Qu'est-ce à dire, au juste? Tout bonnement que lorsqu'on entreprend de faire du bien autour de soi, on en oublie qu'un petit diable réside toujours en nous, bien caché dans l'ombre. Et qu'arrive un moment où l'on a beau faire du bien et toujours encore plus de bien, on finit par réaliser que cela n'apporte pas tant de bienfaits que ça. Pourquoi? Parce que ce petit diable nuit dès lors à votre efficacité, à votre insu.
D'où l'intérêt de s'arrêter un instant. Le temps d'identifier ce petit diable, puis de vous mettre à le combattre de toutes vos forces.
Un exemple frappant : Nike. Dans les années 1990, le fabricant américain de chaussures de sport dépensait des fortunes dans des projets sociaux, à l'image de son soutien aux jeunes femmes des pays en voie de développement qui souhaitaient s'épanouir grâce au sport. Sa priorité était alors de surfer sur la vague de la responsabilité environnementale et sociale. Et un beau jour, Nike s'est pris une grande claque dans la figure, lorsqu'il a été mis au jour le fait que ses chaussures étaient fabriquées par des enfants esclaves de ces mêmes pays en voie de développement. Aujourd'hui, même s'il a corrigé le tir, il paye toujours le prix de n'avoir pas eu le cran de chercher à identifier et détruire son petit diable…

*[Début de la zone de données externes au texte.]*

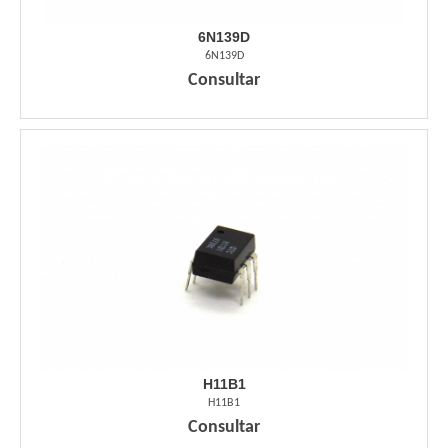
6N139D
6N139D
Consultar
H11B1
H11B1
Consultar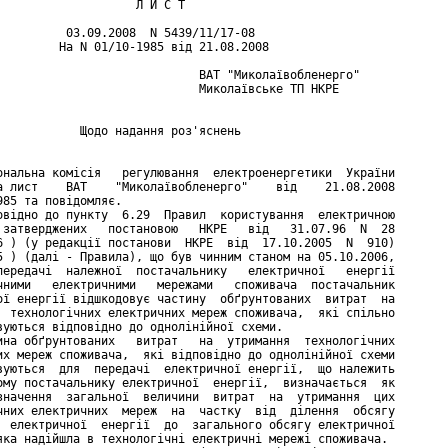
                    Л И С Т

          03.09.2008  N 5439/11/17-08

         На N 01/10-1985 від 21.08.2008

                             ВАТ "Миколаївобленерго"

                             Миколаївське ТП НКРЕ

            Щодо надання роз'яснень

ональна комісія   регулювання  електроенергетики  України

а лист    ВАТ    "Миколаївобленерго"    від    21.08.2008

985 та повідомляє.

овідно до пункту  6.29  Правил  користування  електричною

 затверджених   постановою   НКРЕ   від   31.07.96  N  28

6 ) (у редакції постанови  НКРЕ  від  17.10.2005  N  910)

5 ) (далі - Правила), що був чинним станом на 05.10.2006,

передачі  належної  постачальнику   електричної   енергії

чними   електричними   мережами   споживача  постачальник

ої енергії відшкодовує частину  обґрунтованих  витрат  на

  технологічних електричних мереж споживача,  які спільно

вуються відповідно до однолінійної схеми.

ина обґрунтованих   витрат   на  утримання  технологічних

их мереж споживача,  які відповідно до однолінійної схеми

вуються  для  передачі  електричної енергії,  що належить

ому постачальнику електричної  енергії,  визначається  як

значення  загальної  величини  витрат  на  утримання  цих

чних електричних  мереж  на  частку  від  ділення  обсягу

  електричної  енергії  до  загального обсягу електричної

яка надійшла в технологічні електричні мережі споживача.
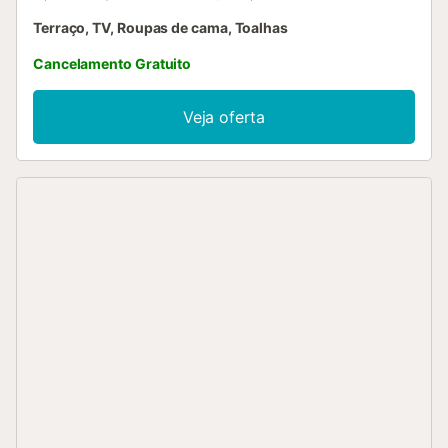
Terraço, TV, Roupas de cama, Toalhas
Cancelamento Gratuito
Veja oferta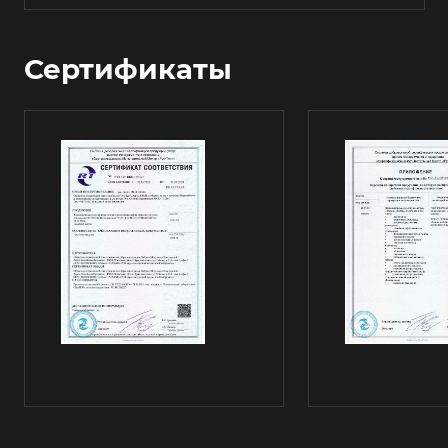
Сертификаты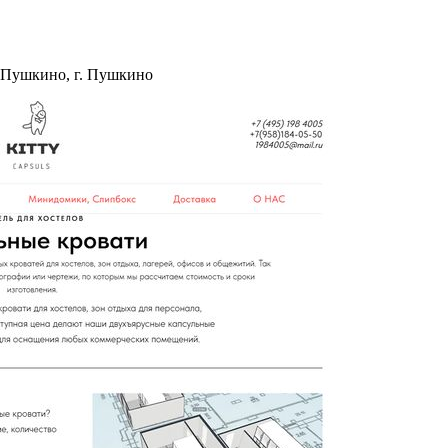
-н Пушкино, г. Пушкино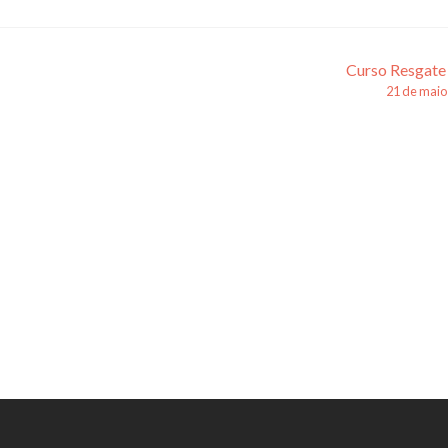
Curso Resgate
21 de maio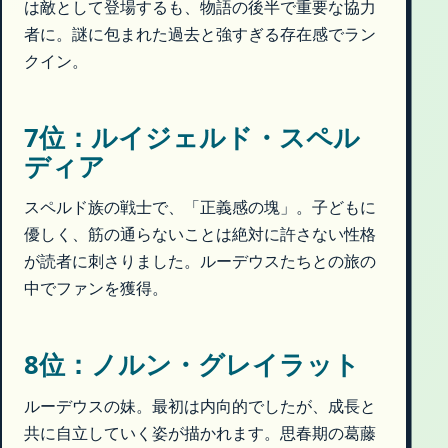
は敵として登場するも、物語の後半で重要な協力
者に。謎に包まれた過去と強すぎる存在感でラン
クイン。
7位：ルイジェルド・スペル
ディア
スペルド族の戦士で、「正義感の塊」。子どもに
優しく、筋の通らないことは絶対に許さない性格
が読者に刺さりました。ルーデウスたちとの旅の
中でファンを獲得。
8位：ノルン・グレイラット
ルーデウスの妹。最初は内向的でしたが、成長と
共に自立していく姿が描かれます。思春期の葛藤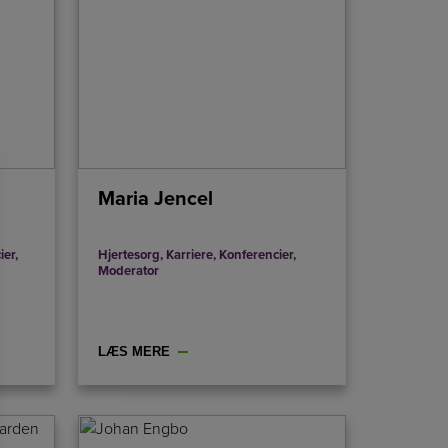
Maria Jencel
ier
,
Hjertesorg
,
Karriere
,
Konferencier
,
Moderator
LÆS MERE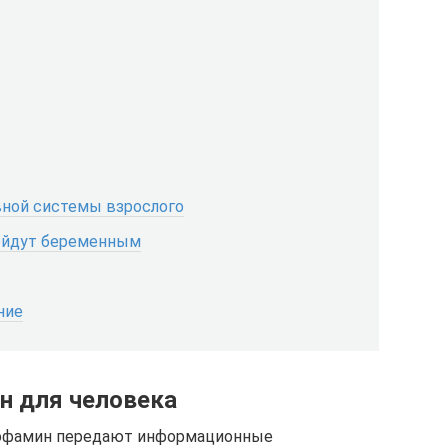
вной системы взрослого
дойдут беременным
ние
н для человека
дофамин передают информационные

Voilà. Que pouvez-vous retenir personnellement de tout cela? Eh bien, ça, je pense :
> Faites preuve de courage et osez regarder au plus profond de vous-mêmes. Au lieu de tout le temps chercher à donner une bonne image de vous-même au travail, auprès de vos collègues et de votre boss, en redoublant d'ardeur pour faire des bienfaits dont tout le monde entendra parler, vous feriez peut-être mieux d'enfin chercher le petit diable qui se tapit en vous et finira par saper, au pire moment, tous vos efforts. Autrement dit, vous gagneriez à regarder votre mauvais profil, au lieu de ne considérer toujours que le bon.
En passant, le philosophe grec Aristote a dit dans Éthique à Nicomaque : «La surprise est l'épreuve du vrai courage».